The Prime Minister of Canada, Mr Paul Martin, will have much on his mind as he takes off for his summer holidays and his followers will be less than pleased with him.
Having succeeded Mr Jean Chrétien just six months ago he called a general election 15 months earlier than he had to, fought it in a shambolic fashion and ended up surrendering a comfortable majority in parliament for the perils of minority government.
Mr Martin's Liberal party suffered at the polls from a widespread feeling that it had grown arrogant after 11 years in power. In addition, a scandal in Quebec, where the government placed €65 million of taxpayers' money with advertising agencies friendly to the Liberals, was hurled against them throughout the campaign. But the Liberals' post-mortem should first determine whose hare-brained idea it was to start attacking the allies of Mr Chrétien and throw the party into disunity.

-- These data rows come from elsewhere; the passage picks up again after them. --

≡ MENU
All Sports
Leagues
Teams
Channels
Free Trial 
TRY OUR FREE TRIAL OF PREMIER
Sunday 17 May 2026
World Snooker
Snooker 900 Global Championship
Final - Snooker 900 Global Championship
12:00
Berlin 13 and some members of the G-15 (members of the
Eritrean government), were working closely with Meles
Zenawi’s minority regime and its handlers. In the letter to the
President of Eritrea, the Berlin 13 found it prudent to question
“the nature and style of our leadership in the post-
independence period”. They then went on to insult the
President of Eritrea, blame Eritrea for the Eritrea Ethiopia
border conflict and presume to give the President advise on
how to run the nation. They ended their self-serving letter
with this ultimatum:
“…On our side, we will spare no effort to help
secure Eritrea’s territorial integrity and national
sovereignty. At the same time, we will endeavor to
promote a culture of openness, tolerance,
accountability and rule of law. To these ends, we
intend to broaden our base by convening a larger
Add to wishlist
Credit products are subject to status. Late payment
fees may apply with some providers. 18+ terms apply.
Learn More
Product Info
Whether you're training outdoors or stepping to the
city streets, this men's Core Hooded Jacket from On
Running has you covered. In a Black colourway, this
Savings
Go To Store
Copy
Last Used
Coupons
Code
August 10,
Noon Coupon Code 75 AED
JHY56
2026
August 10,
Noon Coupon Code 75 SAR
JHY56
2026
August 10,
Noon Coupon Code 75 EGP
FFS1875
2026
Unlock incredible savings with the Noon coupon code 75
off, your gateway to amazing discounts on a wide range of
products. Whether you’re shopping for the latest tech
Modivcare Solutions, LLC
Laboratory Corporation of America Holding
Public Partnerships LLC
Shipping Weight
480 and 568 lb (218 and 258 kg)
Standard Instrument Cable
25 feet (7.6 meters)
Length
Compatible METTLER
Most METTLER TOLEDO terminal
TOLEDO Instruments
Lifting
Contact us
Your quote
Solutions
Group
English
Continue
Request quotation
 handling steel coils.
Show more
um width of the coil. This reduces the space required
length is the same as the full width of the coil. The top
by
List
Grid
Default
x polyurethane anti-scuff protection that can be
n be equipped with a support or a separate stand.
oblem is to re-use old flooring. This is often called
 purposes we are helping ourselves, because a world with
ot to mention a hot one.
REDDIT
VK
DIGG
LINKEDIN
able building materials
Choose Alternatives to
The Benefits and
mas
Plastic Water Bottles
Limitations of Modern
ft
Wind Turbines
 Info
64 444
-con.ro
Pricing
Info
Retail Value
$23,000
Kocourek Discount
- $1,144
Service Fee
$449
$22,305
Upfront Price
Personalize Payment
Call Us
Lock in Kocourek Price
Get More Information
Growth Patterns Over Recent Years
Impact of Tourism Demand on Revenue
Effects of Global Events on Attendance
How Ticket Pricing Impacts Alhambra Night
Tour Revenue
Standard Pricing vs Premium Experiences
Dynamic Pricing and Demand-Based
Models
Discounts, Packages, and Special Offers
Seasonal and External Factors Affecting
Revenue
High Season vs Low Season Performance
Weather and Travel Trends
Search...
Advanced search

The main reason the Liberals clung on to power was voter scepticism of the Conservative opposition. Canada has not had an opposition party of consequence for 11 years, but Mr Stephen Harper, against the odds and in the space of just six months, succeeded in uniting two Conservative parties and forming a credible government-in- waiting. The party did not, however, manage to dispel the fears that, in government, it might row back on minority rights and pursue privatisation - or that it might, as its critics suggested, try to make Canada more like the United States. Mr Harper is 45 years old. He will live to fight another day.
The same might not be said for Mr Martin, who is 20 years his senior. To stay in power he must rely, for the most part, on the left-leaning New Democratic Party (NDP). The NDP will willingly endorse social legislation or support for the Kyoto Protocol, but it would not go along, for example, with defence issues involving the United States missile shield. To get that through Mr Martin will have to seek the support of the Conservatives. A minority government which has to look to both left and right will have its work cut out if it is to survive.
The Bloc Québecois should be happiest with the results. They trounced the Liberals in Quebec, winning not just the vast majority of the French-speaking ridings but doing so with huge majorities. The bloc did not emphasise separatism this time around and it paid dividends. It had hoped to enter government in partnership with the Conservatives. The last Canadian minority government lasted just seven months. It may not be long before the Conservatives and the bloc get another chance.